Photo by Maddie Meyer/Getty Images
Pitching in Independent Baseball two years ago, Randy Dobnak could be in the playoff rotation for the Twins.
One of the main treats of watching postseason baseball is the constant flow of household name pitchers taking the bump. Only three days into this postseason, we’ve been treated with names like Max Scherzer, Stephen Strasburg, Clayton Kershaw, Walker Buehler, Justin Verlander, Jose Berrios, and Jack Flaherty among others.
A pitcher that many may not recognize could possibly be starting a game in the ALDS for the Minnesota Twins. Randy Dobnak, a bulky 24-year-old right-handed pitcher with only 28 1⁄3 big league innings under his belt navigated his way onto the Twins postseason roster, with a strong possibility that he ends up starting a game.
— USPBL (@uspbl) October 3, 2019
Coming out of Division II Alderson Broaddus University, Dobnak went undrafted in 2017 and opted to continue his baseball career professionally, signing with the Utica Unicorns of the United Shore Professional Baseball League. Making six starts and putting up a 2.31 ERA in 35 innings, he earned himself an opportunity in affiliated ball, signing a minor league contract with the Twins in August of 2017, finishing the season with a 2.43 ERA across 33 1⁄3 innings for the Rookie and Low-A affiliates.
The Twins sent Dobnak back to Low-A for the 2018 season, where he would pitch the whole year. All things considered, he had a successful season (3.14 ERA in 129 innings), but being 23 in Low-A with a lack of strikeouts (5.9 K/9), it looked as if he was nothing more than organizational depth. His control-first profile wasn’t going to be enough to get him to the big leagues.
Making an adjustment, Dobnak added a sinker to his repertoire towards the end of the 2018 season, while also working on a slider.
“Towards the ends of last year, I developed a sinker,” he said. “The way I throw, I don’t get a lot of spin rate and carry like most guys. I went from a 4-seam to 1-seam fastball, which sinks a lot more. I started noticing a lot more success early. I was getting an insane amount of groundouts. This year I’ve also worked on developing a slider. I’ve had one, but it’s really come around for me. Having that sinker/slider combo and changeup and being able to throw all of them for strikes in any count has helped me move up, and be more consistent throughout the season.”
Dobnak mentioned his notice of increase in ground balls. The numbers backed that up, as during the 2018 season, while above-average, he ranked 82nd out of 285 qualified minor league pitchers in ground ball-rate, standing at 46.1 percent. For the 2019 season, he ranked fourth out of 249 pitchers, inducing ground balls at a 59.6 percent rate. His 13.3 percent increase in ground ball-rate was the biggest increase among all qualified minor league pitchers by a considerable margin.
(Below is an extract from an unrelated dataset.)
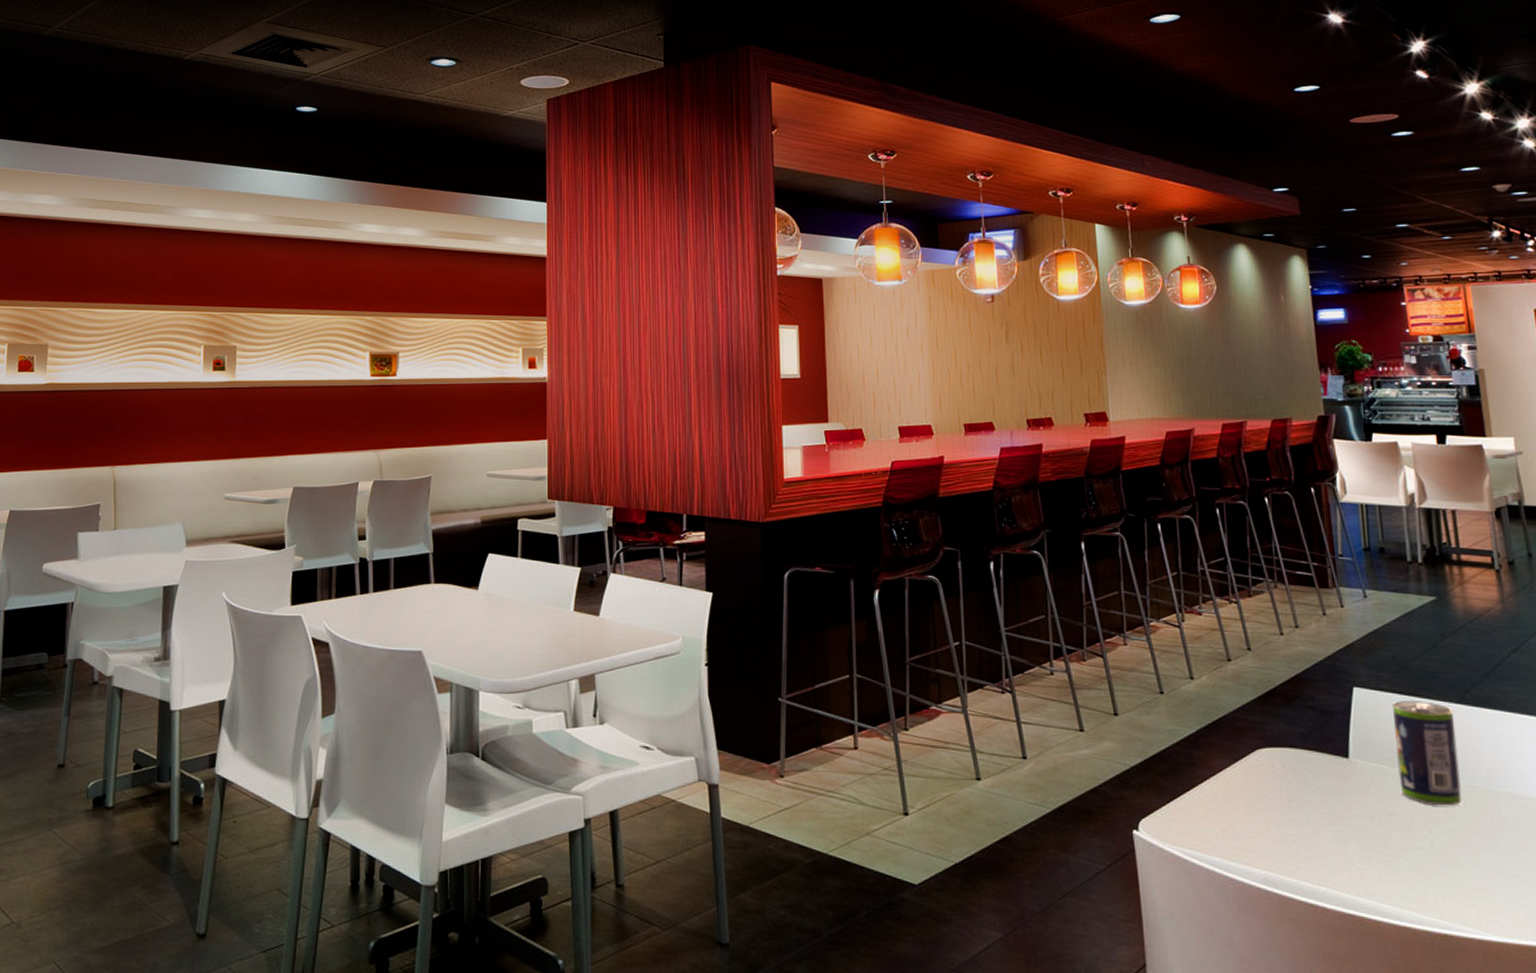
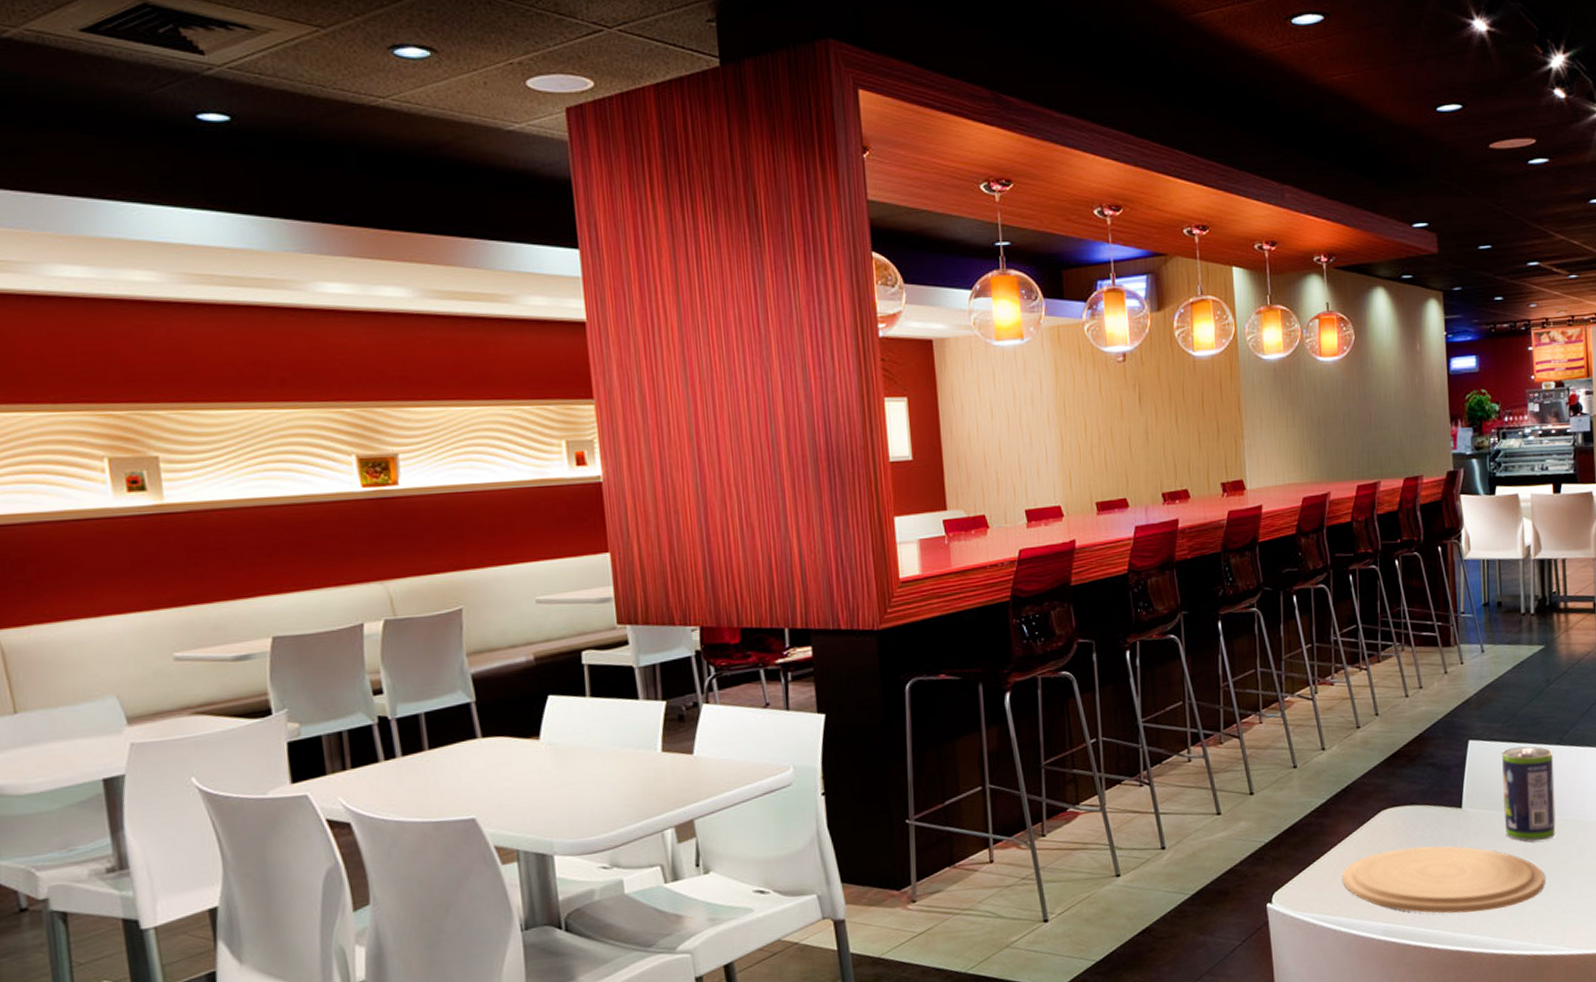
plate: none [1214,792,1453,875] -> present [1342,845,1546,914]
The increase in ground balls did wonders for Dobnak’s run prevention (2.07 ERA) and shielded him from his low strikeout-rate (109 strikeouts in 135 innings). The high level of success carried him quickly up the minor league ladder, going from High-A to the major league rotation in a matter of months. The same trends he put up in the minors carried over to the majors too, as in 28 1⁄3 big league innings this year he posted a 1.59 ERA with only 23 strikeouts, along with a high 52.9 percent ground ball-rate.
To an extent, the Statcast data backs up Dobnak’s success. While not as good as the .266 wOBA against that he put up, his xwOBA against sat at a very good mark of .288. Only 2.3 percent of his batted balls were classified as barrels and hitters put the ball in play against him with an average launch angle of six degrees.
While his above-average sinker produced serviceable value (.316 wOBA, thanks to a negative five degree launch angle), his slider (classified as a curveball), held hitters to a .266 wOBA and .233 xwOBA. In the 28 plate appearances that ended with a curveball, he struck out 14 batters and walked none.
The movement profile for Dobnak is particularly interesting. Only two qualified pitchers get more vertical drop on their sinker (Jared Hughes, Zach Duke). He ranks in the bottom eight percent of baseball in horizontal break for a curveball.
Dobnak could play a pivotal role for the Twins the rest of the way. He could be pitching with their season on the line. But no matter what the result is, the fact that he has reached this point needs to be appreciated.